As former presidential science advisor John Holdren once pointed out, human beings have three options: reduce the amount of climate disruption they are causing, adapt as intelligently as possible to the change they can’t avoid, and suffer. “The question – the issue that’s up for grabs – is what the mix going forward is going to be,” Holdren has said.
Under a “work and hope” scenario – one in which the world cuts emissions with extreme speed and hopes that the more optimistic climate change projections are the accurate ones – sea level rise might be limited to something like two feet. But even that more modest figure would imply worldwide consequences exceeding our ability to comprehend them. “Staggering,” “catastrophic,” and other alarm words have lost much of their voltage.
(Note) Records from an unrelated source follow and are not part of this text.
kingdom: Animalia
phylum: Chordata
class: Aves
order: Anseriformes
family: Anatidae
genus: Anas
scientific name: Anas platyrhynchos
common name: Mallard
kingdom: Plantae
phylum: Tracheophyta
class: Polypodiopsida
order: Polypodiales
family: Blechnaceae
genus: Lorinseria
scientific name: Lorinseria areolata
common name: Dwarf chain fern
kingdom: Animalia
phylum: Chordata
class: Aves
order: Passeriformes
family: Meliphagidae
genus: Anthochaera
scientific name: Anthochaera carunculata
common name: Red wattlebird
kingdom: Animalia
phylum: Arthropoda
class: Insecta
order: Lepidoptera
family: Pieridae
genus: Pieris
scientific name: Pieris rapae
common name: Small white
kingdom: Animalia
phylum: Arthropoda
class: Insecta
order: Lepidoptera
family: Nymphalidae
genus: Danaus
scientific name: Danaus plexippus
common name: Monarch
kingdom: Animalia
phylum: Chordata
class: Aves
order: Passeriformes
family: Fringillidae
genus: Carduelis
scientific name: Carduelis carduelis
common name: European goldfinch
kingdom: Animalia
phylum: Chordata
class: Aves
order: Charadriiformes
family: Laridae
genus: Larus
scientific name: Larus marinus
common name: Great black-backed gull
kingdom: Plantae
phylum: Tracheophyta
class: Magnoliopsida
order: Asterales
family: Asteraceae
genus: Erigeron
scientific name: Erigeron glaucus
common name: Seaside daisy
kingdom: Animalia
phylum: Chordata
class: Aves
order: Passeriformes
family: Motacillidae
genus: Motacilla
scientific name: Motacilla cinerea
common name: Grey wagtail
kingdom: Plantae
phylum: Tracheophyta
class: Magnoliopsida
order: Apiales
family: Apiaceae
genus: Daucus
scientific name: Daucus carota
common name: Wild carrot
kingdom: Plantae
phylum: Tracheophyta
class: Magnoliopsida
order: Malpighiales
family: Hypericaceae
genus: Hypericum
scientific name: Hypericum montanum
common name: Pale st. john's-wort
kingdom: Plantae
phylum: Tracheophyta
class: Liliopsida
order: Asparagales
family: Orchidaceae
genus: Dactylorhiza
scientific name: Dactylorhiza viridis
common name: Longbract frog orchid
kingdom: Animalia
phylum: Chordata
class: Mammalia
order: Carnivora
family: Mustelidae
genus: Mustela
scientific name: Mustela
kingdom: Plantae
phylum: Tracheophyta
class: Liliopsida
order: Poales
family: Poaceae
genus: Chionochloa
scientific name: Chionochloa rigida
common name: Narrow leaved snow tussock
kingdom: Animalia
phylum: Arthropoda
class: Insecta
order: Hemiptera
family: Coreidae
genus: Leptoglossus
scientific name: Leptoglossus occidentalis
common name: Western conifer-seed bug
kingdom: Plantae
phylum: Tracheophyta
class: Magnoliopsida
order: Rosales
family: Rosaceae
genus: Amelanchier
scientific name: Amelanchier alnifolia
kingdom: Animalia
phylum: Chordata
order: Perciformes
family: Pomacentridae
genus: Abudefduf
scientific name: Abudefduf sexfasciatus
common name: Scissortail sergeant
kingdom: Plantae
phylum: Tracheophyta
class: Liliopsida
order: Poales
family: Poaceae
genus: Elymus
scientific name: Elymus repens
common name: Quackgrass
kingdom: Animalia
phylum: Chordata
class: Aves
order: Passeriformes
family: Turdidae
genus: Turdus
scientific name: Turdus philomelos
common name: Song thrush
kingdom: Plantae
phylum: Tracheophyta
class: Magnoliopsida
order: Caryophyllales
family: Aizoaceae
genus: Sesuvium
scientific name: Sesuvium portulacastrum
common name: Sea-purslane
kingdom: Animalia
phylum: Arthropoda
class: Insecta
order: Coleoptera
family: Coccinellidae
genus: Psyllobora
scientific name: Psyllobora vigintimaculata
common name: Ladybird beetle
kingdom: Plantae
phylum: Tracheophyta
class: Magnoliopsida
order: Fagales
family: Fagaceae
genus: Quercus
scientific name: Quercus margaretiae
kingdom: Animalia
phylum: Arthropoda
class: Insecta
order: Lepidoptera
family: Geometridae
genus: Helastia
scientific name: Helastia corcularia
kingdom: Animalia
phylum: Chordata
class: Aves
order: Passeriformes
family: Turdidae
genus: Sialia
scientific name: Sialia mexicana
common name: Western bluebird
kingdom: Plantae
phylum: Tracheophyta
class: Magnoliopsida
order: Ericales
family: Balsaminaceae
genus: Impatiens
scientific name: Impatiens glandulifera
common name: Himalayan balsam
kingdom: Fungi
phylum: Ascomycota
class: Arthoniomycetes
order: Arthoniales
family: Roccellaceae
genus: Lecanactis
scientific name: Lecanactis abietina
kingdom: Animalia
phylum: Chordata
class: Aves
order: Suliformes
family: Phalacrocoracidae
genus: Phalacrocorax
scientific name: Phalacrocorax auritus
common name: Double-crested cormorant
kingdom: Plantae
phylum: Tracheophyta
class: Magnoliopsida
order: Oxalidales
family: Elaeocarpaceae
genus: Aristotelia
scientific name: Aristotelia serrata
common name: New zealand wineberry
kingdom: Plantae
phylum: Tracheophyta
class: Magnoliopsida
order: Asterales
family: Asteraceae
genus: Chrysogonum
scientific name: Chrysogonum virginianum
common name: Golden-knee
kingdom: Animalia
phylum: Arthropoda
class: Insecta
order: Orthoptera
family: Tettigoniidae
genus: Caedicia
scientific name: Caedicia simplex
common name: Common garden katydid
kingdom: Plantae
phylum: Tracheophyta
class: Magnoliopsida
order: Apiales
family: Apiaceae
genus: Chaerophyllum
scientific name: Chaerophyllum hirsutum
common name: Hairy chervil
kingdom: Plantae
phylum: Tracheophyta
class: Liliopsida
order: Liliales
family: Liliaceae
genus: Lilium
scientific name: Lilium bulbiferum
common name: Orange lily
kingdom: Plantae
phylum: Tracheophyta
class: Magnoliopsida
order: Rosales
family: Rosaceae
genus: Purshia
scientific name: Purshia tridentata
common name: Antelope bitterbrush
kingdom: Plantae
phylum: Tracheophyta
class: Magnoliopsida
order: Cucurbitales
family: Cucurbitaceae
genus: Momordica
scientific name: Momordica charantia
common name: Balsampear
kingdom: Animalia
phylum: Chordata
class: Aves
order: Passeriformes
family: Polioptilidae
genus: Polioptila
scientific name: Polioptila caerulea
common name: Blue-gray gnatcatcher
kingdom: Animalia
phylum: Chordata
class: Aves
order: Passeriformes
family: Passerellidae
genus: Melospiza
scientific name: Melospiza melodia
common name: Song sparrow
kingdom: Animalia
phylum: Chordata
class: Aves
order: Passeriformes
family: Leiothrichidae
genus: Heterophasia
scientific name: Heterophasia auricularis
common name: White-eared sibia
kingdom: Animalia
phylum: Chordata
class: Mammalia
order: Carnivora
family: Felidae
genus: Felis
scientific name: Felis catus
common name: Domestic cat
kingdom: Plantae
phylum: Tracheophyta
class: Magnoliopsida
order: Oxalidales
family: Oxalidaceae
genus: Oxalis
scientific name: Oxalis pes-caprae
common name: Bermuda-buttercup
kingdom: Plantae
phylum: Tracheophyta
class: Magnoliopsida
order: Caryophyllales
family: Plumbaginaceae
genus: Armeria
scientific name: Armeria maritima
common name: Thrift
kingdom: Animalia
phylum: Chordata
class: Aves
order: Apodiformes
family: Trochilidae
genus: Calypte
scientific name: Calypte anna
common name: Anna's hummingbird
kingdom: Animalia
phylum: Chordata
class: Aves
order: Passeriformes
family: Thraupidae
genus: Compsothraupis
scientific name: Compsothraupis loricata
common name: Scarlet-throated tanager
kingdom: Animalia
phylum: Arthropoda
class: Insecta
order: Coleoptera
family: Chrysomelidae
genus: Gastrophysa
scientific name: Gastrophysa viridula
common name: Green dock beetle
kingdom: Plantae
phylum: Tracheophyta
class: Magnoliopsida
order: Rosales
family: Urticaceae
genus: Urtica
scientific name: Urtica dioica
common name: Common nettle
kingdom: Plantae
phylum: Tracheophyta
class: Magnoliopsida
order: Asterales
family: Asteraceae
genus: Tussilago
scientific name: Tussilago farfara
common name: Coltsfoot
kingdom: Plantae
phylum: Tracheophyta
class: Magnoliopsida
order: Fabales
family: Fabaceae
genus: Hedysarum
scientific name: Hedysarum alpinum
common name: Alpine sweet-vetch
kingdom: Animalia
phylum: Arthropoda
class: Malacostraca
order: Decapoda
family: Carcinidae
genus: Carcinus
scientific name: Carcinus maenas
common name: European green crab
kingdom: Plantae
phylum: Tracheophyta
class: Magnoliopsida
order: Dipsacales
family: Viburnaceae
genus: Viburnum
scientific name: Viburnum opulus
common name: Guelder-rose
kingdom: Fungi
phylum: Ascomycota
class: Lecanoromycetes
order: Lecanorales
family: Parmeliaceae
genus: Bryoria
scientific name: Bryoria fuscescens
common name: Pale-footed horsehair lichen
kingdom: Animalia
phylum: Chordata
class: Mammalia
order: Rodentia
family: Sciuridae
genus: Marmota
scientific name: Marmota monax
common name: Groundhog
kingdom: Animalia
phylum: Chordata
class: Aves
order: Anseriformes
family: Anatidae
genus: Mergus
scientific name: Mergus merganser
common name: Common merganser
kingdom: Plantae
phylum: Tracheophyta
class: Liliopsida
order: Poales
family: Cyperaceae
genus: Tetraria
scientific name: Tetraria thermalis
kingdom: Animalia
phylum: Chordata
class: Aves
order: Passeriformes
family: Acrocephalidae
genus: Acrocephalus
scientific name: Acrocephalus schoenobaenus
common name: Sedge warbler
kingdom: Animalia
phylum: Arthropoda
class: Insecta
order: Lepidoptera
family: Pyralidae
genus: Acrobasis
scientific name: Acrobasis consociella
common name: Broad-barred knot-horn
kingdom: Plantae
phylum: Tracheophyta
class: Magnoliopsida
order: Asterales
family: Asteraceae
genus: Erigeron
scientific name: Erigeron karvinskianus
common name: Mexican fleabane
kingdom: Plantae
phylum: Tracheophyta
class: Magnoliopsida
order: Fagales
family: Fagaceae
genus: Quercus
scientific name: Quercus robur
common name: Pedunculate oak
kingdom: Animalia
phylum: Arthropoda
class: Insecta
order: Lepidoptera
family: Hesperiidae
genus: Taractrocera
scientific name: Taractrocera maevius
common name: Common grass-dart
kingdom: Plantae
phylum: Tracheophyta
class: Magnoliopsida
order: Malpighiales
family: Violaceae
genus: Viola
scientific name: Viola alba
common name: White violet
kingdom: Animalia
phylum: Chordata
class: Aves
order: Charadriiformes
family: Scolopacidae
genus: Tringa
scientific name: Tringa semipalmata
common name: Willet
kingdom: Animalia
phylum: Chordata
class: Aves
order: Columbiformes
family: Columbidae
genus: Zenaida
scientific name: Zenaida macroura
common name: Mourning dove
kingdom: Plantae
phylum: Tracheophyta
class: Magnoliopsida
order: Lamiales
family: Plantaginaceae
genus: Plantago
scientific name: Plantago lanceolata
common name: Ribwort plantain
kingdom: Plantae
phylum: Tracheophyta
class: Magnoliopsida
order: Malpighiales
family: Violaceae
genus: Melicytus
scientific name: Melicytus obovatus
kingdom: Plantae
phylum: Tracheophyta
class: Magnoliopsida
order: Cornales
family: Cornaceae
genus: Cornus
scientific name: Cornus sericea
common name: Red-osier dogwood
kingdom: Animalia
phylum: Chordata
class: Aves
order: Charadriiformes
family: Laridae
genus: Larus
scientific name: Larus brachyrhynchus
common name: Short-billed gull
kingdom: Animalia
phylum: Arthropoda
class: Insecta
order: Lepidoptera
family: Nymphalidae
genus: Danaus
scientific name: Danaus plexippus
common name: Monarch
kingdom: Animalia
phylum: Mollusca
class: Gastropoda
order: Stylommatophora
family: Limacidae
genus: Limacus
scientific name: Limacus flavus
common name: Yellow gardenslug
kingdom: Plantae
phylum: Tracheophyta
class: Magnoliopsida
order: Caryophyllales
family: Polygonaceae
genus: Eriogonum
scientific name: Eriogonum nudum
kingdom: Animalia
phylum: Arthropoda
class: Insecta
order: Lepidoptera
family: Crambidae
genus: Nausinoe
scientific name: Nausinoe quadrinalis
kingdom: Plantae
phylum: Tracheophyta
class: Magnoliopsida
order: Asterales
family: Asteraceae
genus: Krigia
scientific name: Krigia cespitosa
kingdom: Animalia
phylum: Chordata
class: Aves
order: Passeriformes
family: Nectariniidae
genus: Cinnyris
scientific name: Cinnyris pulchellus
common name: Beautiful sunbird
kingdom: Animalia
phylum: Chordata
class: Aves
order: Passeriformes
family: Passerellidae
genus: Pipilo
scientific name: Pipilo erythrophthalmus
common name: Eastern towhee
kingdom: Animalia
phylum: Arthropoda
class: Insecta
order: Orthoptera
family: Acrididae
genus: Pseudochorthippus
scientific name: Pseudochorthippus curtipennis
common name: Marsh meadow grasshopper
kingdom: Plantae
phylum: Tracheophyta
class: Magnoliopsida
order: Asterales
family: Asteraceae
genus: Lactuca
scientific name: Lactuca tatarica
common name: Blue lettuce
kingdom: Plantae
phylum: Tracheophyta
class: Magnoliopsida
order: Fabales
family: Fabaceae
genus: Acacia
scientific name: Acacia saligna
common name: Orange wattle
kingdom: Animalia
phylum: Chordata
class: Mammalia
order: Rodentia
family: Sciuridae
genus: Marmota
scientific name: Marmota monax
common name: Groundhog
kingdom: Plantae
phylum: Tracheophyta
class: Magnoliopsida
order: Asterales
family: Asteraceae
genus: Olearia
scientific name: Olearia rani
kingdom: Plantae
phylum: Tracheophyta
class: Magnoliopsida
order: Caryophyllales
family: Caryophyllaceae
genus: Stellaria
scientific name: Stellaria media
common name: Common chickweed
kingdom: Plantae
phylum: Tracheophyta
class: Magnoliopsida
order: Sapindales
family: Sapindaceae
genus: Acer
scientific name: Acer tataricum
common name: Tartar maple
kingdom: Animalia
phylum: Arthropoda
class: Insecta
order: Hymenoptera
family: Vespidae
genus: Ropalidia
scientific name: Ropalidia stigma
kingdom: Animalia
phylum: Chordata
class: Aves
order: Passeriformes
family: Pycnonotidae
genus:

In these busy times, “trillions” are the new “millions” – and thus rather negligible. But two feet of sea level rise is, beyond question, coming.
But, again, why should this be taken as a licence to do nothing in terms of CO2 reduction? Even if it takes 200 to 300 years (instead of 100 years) of increase to reach a 3 metre sea level rise, slowing down the rate surely buys time for (some) cities to respond.
It's about time I revisited the matter of ocean acidification too. That is a key area that, I believe, is not realistically amenable to to geoengineering, regardless of what techno-optimists may think can be done temperature wise.